**Saved data entries:**
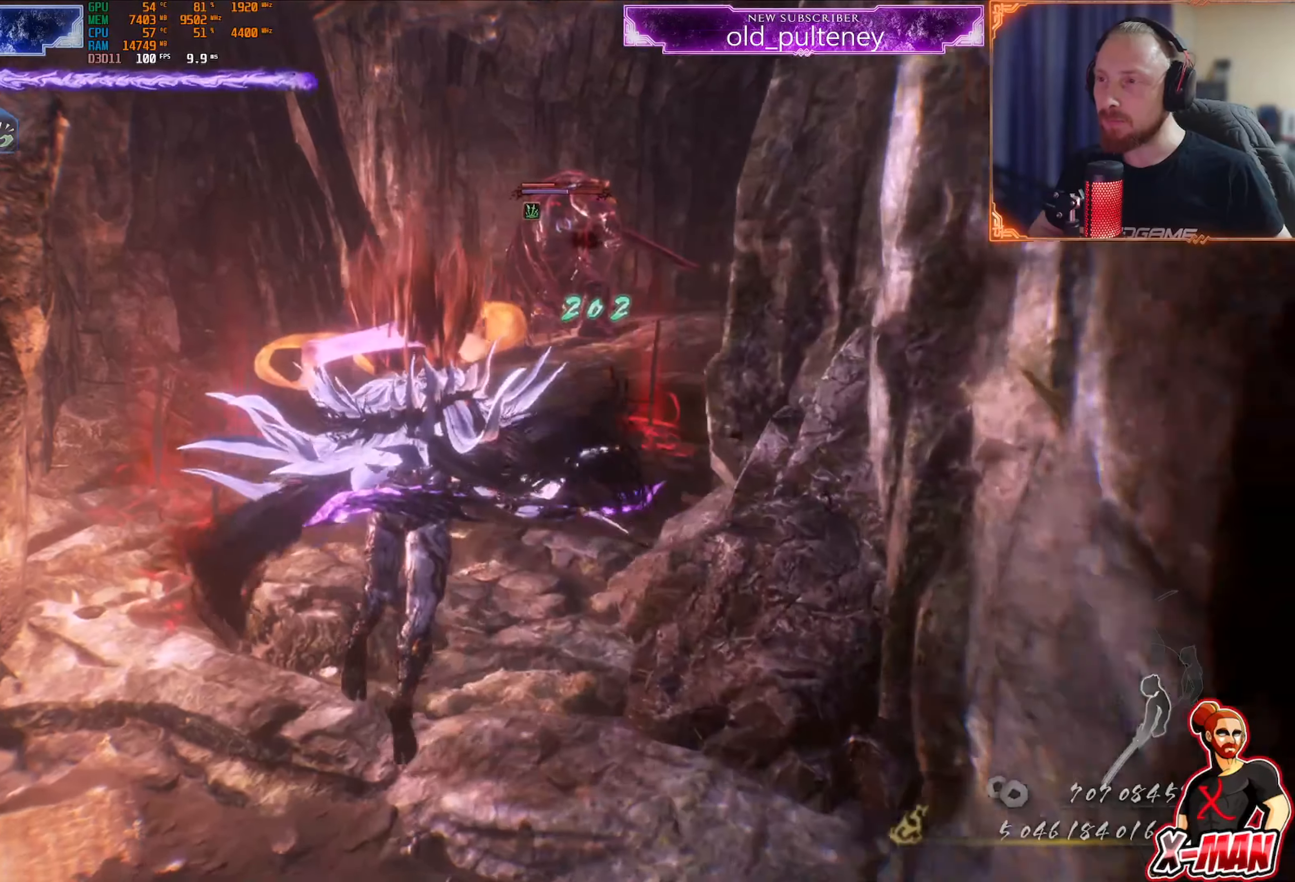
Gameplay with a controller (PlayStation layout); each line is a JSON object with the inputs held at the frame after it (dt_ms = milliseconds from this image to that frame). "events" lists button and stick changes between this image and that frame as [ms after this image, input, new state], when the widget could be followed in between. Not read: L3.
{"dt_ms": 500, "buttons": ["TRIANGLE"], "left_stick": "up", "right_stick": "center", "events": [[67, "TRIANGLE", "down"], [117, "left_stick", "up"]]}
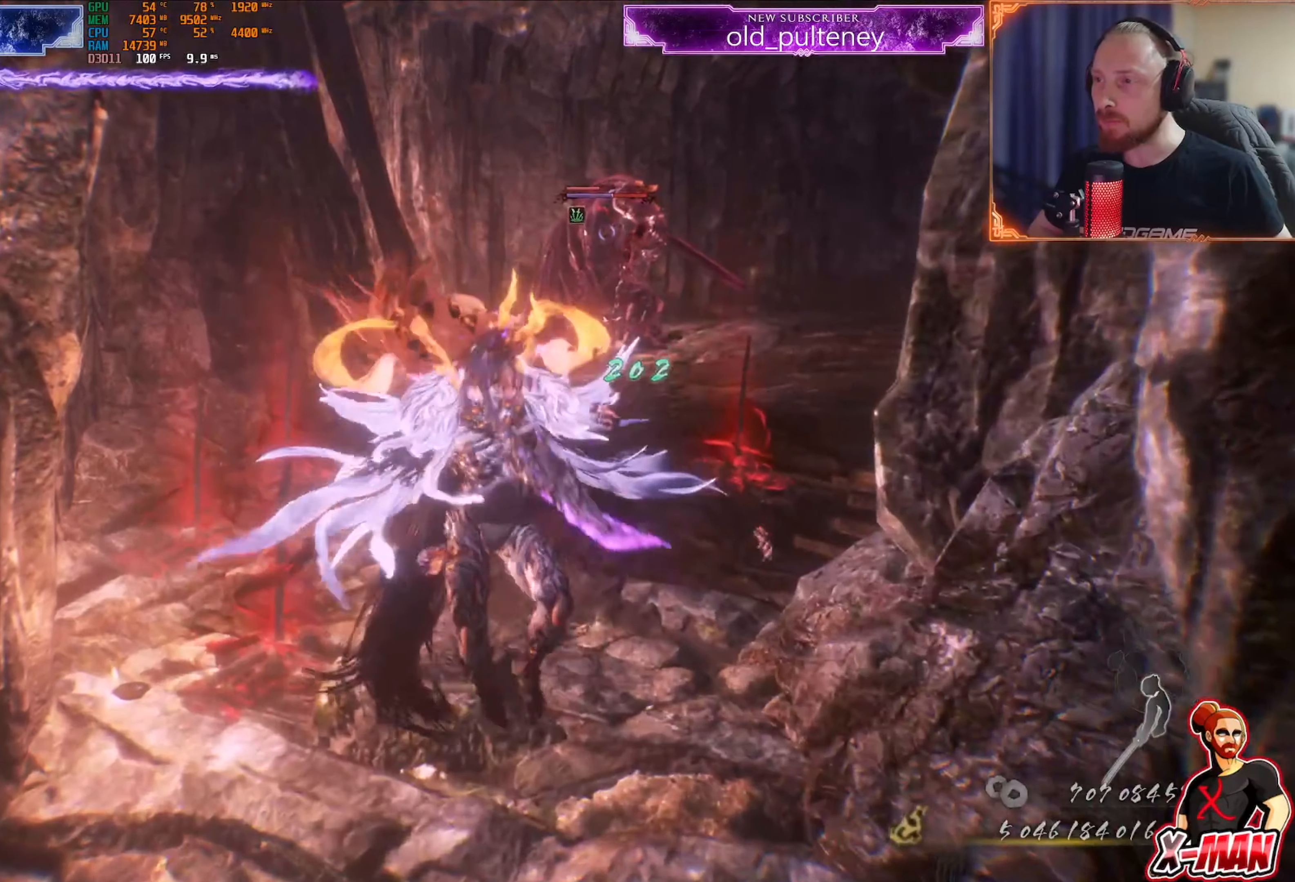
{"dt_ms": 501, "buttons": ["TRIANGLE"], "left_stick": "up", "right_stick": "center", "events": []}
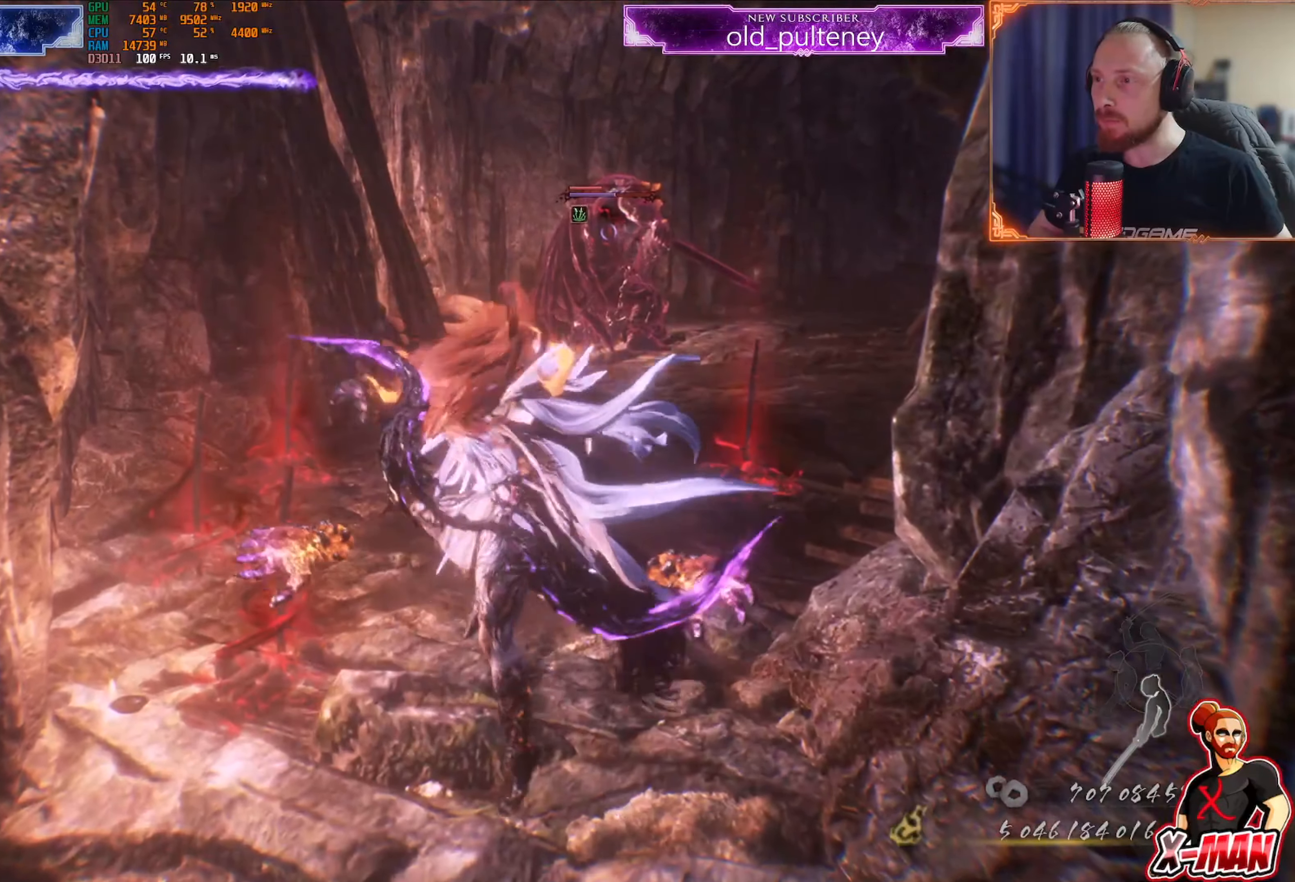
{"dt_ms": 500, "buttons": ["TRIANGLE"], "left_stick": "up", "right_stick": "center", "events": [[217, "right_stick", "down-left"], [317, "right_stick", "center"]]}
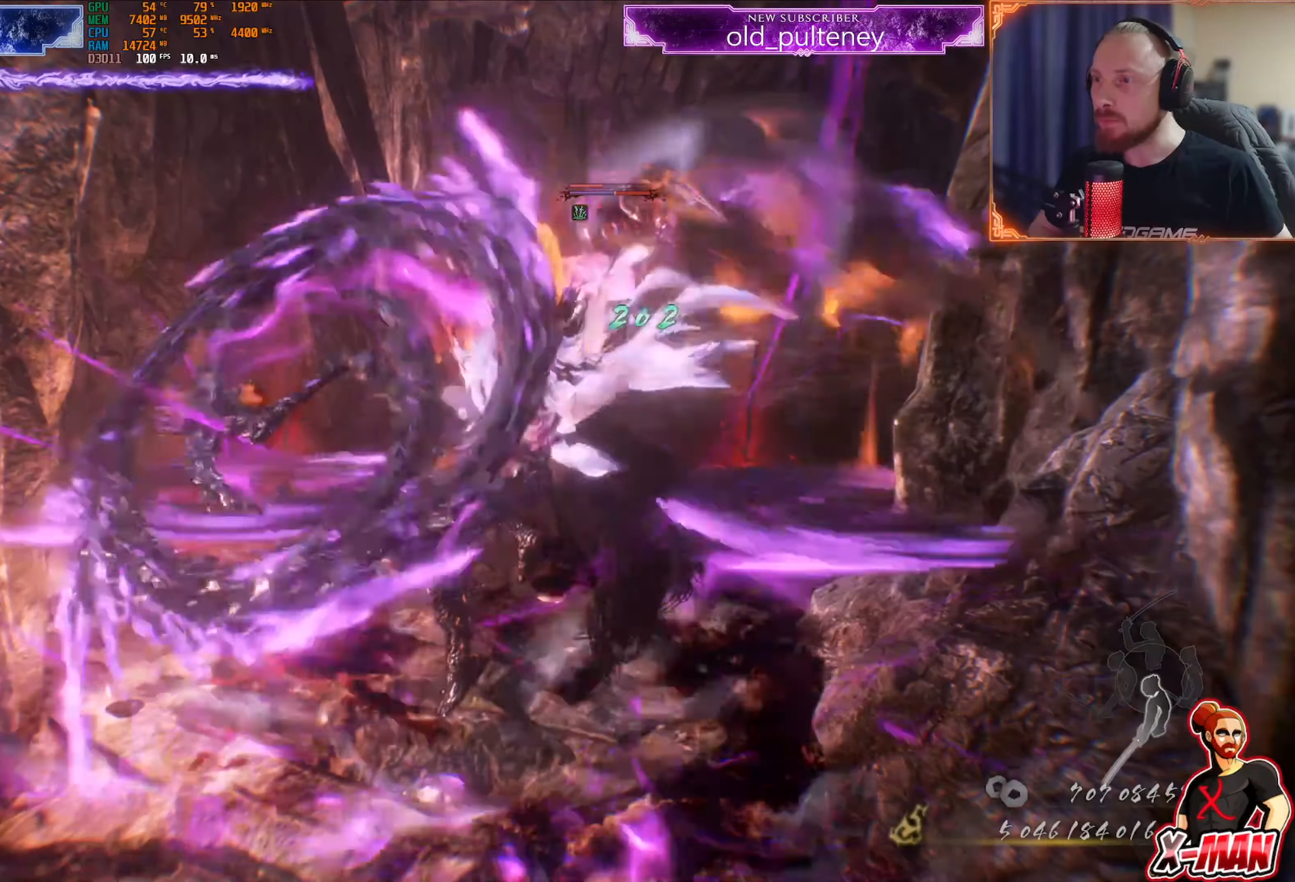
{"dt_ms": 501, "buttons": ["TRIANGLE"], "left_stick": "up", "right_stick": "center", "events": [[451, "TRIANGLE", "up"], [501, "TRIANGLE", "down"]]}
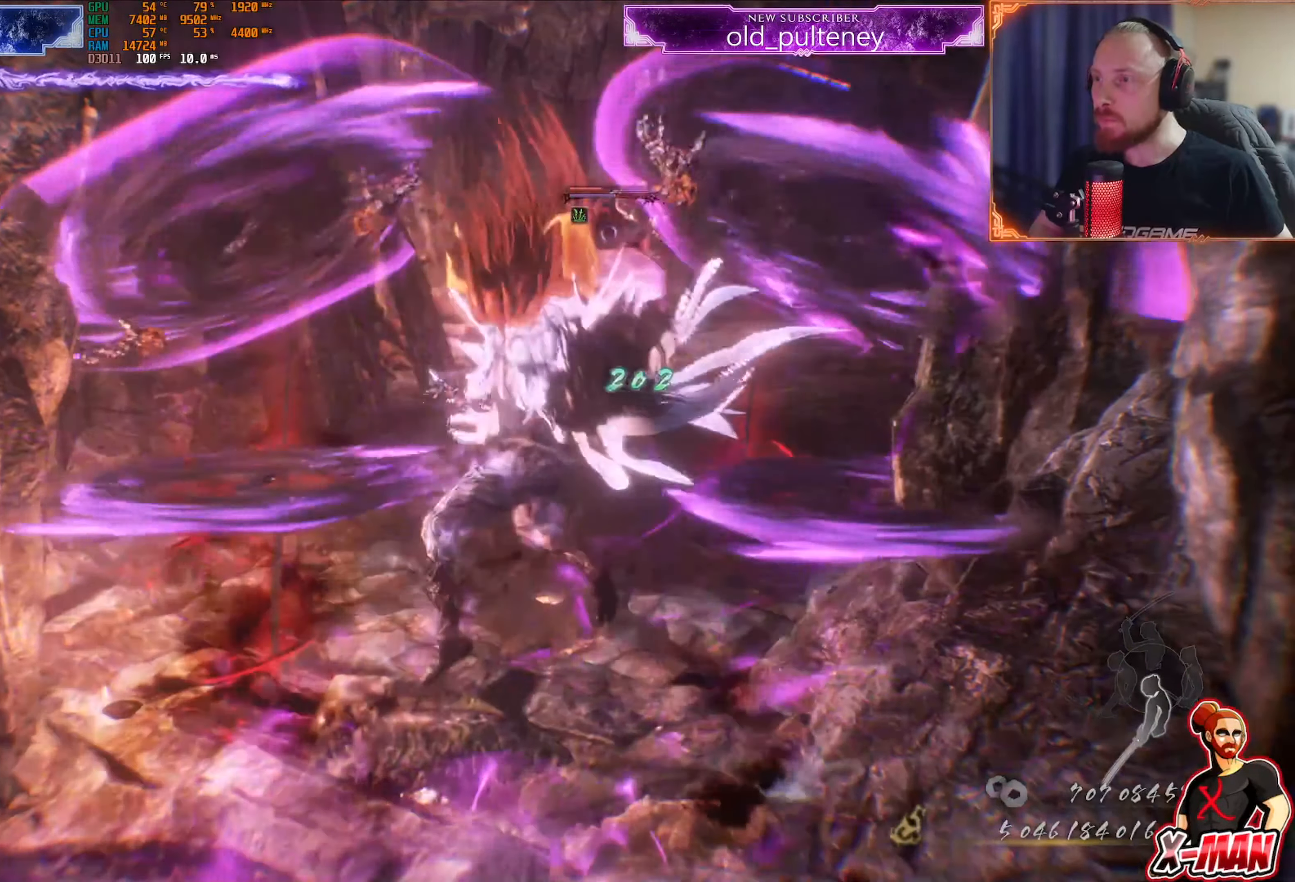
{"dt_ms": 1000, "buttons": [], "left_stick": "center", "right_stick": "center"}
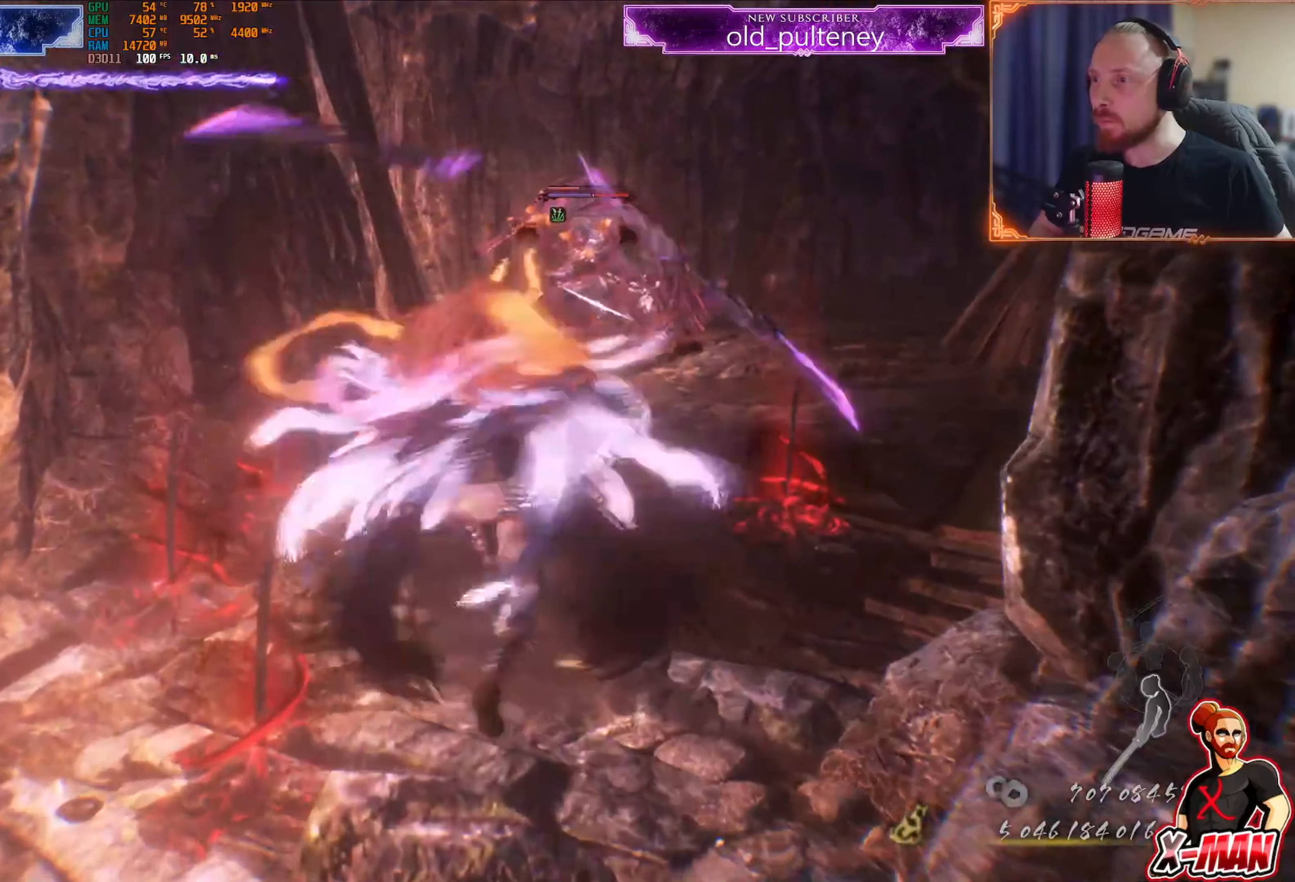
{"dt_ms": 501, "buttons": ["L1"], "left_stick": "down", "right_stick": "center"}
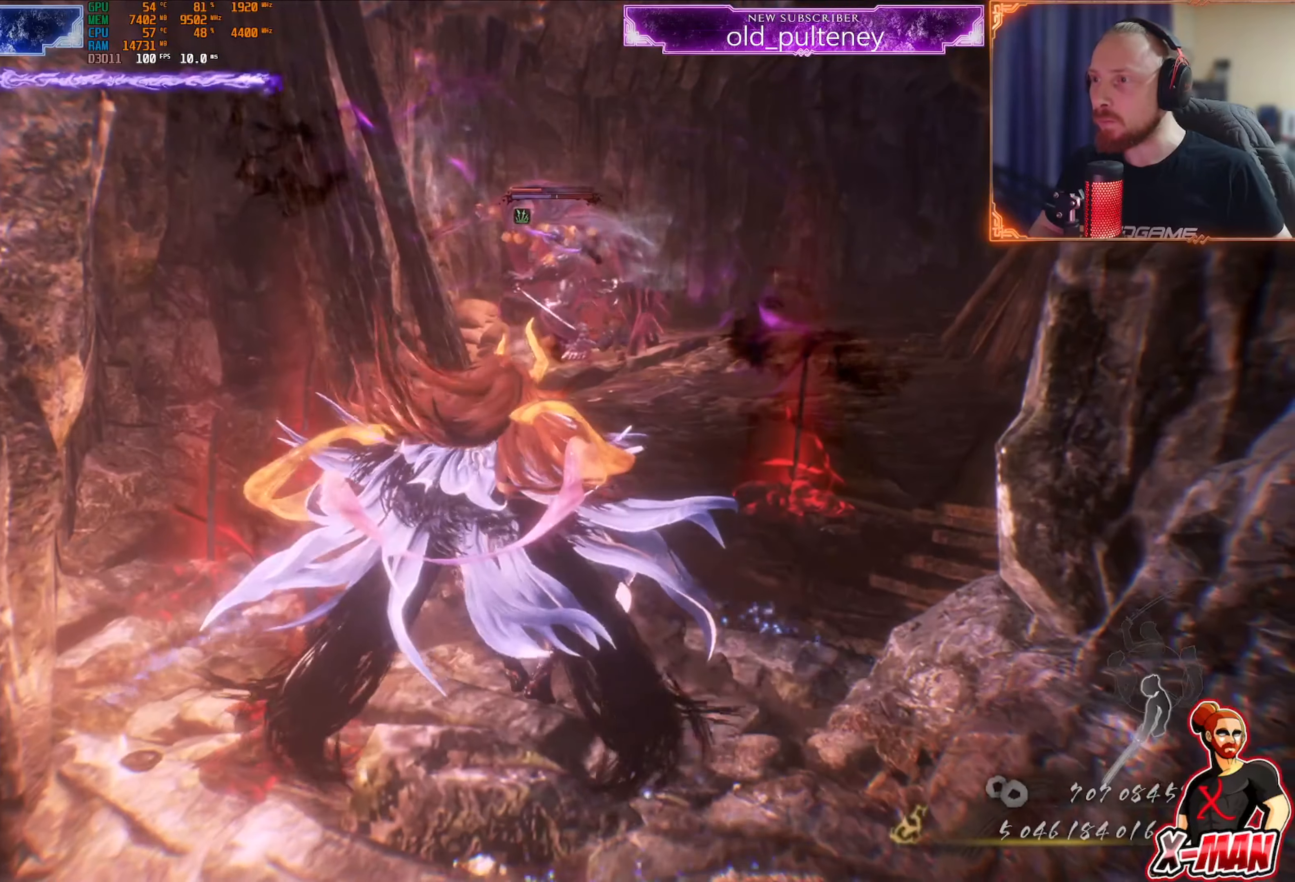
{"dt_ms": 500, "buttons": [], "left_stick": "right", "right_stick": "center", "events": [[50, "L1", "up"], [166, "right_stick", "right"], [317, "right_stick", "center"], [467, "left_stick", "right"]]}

**About this task:** With the pictures removed, return the data above word for word.

**Task output:**
Gameplay with a controller (PlayStation layout); each line is a JSON object with the inputs held at the frame after it (dt_ms = milliseconds from this image to that frame). "events" lists button and stick changes between this image and that frame as [ms after this image, input, new state], when the widget could be followed in between. Not read: L3.
{"dt_ms": 500, "buttons": ["TRIANGLE"], "left_stick": "up", "right_stick": "center", "events": [[67, "TRIANGLE", "down"], [117, "left_stick", "up"]]}
{"dt_ms": 501, "buttons": ["TRIANGLE"], "left_stick": "up", "right_stick": "center", "events": []}
{"dt_ms": 500, "buttons": ["TRIANGLE"], "left_stick": "up", "right_stick": "center", "events": [[217, "right_stick", "down-left"], [317, "right_stick", "center"]]}
{"dt_ms": 501, "buttons": ["TRIANGLE"], "left_stick": "up", "right_stick": "center", "events": [[451, "TRIANGLE", "up"], [501, "TRIANGLE", "down"]]}
{"dt_ms": 1000, "buttons": [], "left_stick": "center", "right_stick": "center"}
{"dt_ms": 501, "buttons": ["L1"], "left_stick": "down", "right_stick": "center"}
{"dt_ms": 500, "buttons": [], "left_stick": "right", "right_stick": "center", "events": [[50, "L1", "up"], [166, "right_stick", "right"], [317, "right_stick", "center"], [467, "left_stick", "right"]]}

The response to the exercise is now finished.